Data extracted from a collection

-=-=-

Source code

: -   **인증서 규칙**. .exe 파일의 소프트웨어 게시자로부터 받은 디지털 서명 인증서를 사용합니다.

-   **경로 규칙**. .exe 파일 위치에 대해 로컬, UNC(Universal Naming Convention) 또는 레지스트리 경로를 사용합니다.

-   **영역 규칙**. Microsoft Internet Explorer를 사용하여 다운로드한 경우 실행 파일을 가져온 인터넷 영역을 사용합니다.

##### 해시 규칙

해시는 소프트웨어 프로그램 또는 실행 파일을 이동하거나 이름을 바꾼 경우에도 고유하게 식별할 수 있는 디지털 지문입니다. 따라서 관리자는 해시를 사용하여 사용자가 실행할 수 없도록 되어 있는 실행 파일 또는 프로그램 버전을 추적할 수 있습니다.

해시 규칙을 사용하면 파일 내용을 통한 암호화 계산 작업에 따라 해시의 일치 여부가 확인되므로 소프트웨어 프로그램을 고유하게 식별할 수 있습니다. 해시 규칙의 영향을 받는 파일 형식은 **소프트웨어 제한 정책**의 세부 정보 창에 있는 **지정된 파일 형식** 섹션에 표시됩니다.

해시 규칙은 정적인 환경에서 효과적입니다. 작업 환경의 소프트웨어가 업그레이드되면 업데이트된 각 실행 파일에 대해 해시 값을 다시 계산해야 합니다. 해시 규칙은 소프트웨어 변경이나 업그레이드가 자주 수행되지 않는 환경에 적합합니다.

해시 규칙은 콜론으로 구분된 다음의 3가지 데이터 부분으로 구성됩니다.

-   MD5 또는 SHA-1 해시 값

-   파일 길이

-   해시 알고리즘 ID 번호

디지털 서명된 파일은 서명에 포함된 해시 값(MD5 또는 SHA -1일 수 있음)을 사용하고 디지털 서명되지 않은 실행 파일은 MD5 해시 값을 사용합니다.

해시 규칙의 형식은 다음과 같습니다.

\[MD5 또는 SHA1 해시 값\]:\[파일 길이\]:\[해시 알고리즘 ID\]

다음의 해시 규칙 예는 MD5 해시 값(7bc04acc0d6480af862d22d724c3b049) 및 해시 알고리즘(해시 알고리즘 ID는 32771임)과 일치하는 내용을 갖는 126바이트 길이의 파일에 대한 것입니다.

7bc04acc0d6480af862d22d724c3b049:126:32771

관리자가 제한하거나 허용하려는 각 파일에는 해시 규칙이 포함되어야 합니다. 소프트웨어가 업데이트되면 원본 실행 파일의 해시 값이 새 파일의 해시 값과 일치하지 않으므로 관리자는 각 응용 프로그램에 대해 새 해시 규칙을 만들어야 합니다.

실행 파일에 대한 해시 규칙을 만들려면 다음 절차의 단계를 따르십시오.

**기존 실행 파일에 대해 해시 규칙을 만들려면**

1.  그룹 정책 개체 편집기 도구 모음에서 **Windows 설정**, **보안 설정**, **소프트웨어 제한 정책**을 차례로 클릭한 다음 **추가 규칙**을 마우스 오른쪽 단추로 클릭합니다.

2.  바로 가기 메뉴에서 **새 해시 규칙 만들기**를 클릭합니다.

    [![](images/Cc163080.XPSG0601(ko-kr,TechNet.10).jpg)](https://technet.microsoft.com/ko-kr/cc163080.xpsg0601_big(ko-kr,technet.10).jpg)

-=-=-

■ WHAT THE EXERCISE ASKS
Each of the lines above should be printed again precisely as it reads.

■ RESULT OF THE TASK
Source code

: -   **인증서 규칙**. .exe 파일의 소프트웨어 게시자로부터 받은 디지털 서명 인증서를 사용합니다.

-   **경로 규칙**. .exe 파일 위치에 대해 로컬, UNC(Universal Naming Convention) 또는 레지스트리 경로를 사용합니다.

-   **영역 규칙**. Microsoft Internet Explorer를 사용하여 다운로드한 경우 실행 파일을 가져온 인터넷 영역을 사용합니다.

##### 해시 규칙

해시는 소프트웨어 프로그램 또는 실행 파일을 이동하거나 이름을 바꾼 경우에도 고유하게 식별할 수 있는 디지털 지문입니다. 따라서 관리자는 해시를 사용하여 사용자가 실행할 수 없도록 되어 있는 실행 파일 또는 프로그램 버전을 추적할 수 있습니다.

해시 규칙을 사용하면 파일 내용을 통한 암호화 계산 작업에 따라 해시의 일치 여부가 확인되므로 소프트웨어 프로그램을 고유하게 식별할 수 있습니다. 해시 규칙의 영향을 받는 파일 형식은 **소프트웨어 제한 정책**의 세부 정보 창에 있는 **지정된 파일 형식** 섹션에 표시됩니다.

해시 규칙은 정적인 환경에서 효과적입니다. 작업 환경의 소프트웨어가 업그레이드되면 업데이트된 각 실행 파일에 대해 해시 값을 다시 계산해야 합니다. 해시 규칙은 소프트웨어 변경이나 업그레이드가 자주 수행되지 않는 환경에 적합합니다.

해시 규칙은 콜론으로 구분된 다음의 3가지 데이터 부분으로 구성됩니다.

-   MD5 또는 SHA-1 해시 값

-   파일 길이

-   해시 알고리즘 ID 번호

디지털 서명된 파일은 서명에 포함된 해시 값(MD5 또는 SHA -1일 수 있음)을 사용하고 디지털 서명되지 않은 실행 파일은 MD5 해시 값을 사용합니다.

해시 규칙의 형식은 다음과 같습니다.

\[MD5 또는 SHA1 해시 값\]:\[파일 길이\]:\[해시 알고리즘 ID\]

다음의 해시 규칙 예는 MD5 해시 값(7bc04acc0d6480af862d22d724c3b049) 및 해시 알고리즘(해시 알고리즘 ID는 32771임)과 일치하는 내용을 갖는 126바이트 길이의 파일에 대한 것입니다.

7bc04acc0d6480af862d22d724c3b049:126:32771

관리자가 제한하거나 허용하려는 각 파일에는 해시 규칙이 포함되어야 합니다. 소프트웨어가 업데이트되면 원본 실행 파일의 해시 값이 새 파일의 해시 값과 일치하지 않으므로 관리자는 각 응용 프로그램에 대해 새 해시 규칙을 만들어야 합니다.

실행 파일에 대한 해시 규칙을 만들려면 다음 절차의 단계를 따르십시오.

**기존 실행 파일에 대해 해시 규칙을 만들려면**

1.  그룹 정책 개체 편집기 도구 모음에서 **Windows 설정**, **보안 설정**, **소프트웨어 제한 정책**을 차례로 클릭한 다음 **추가 규칙**을 마우스 오른쪽 단추로 클릭합니다.

2.  바로 가기 메뉴에서 **새 해시 규칙 만들기**를 클릭합니다.

    [![](images/Cc163080.XPSG0601(ko-kr,TechNet.10).jpg)](https://technet.microsoft.com/ko-kr/cc163080.xpsg0601_big(ko-kr,technet.10).jpg)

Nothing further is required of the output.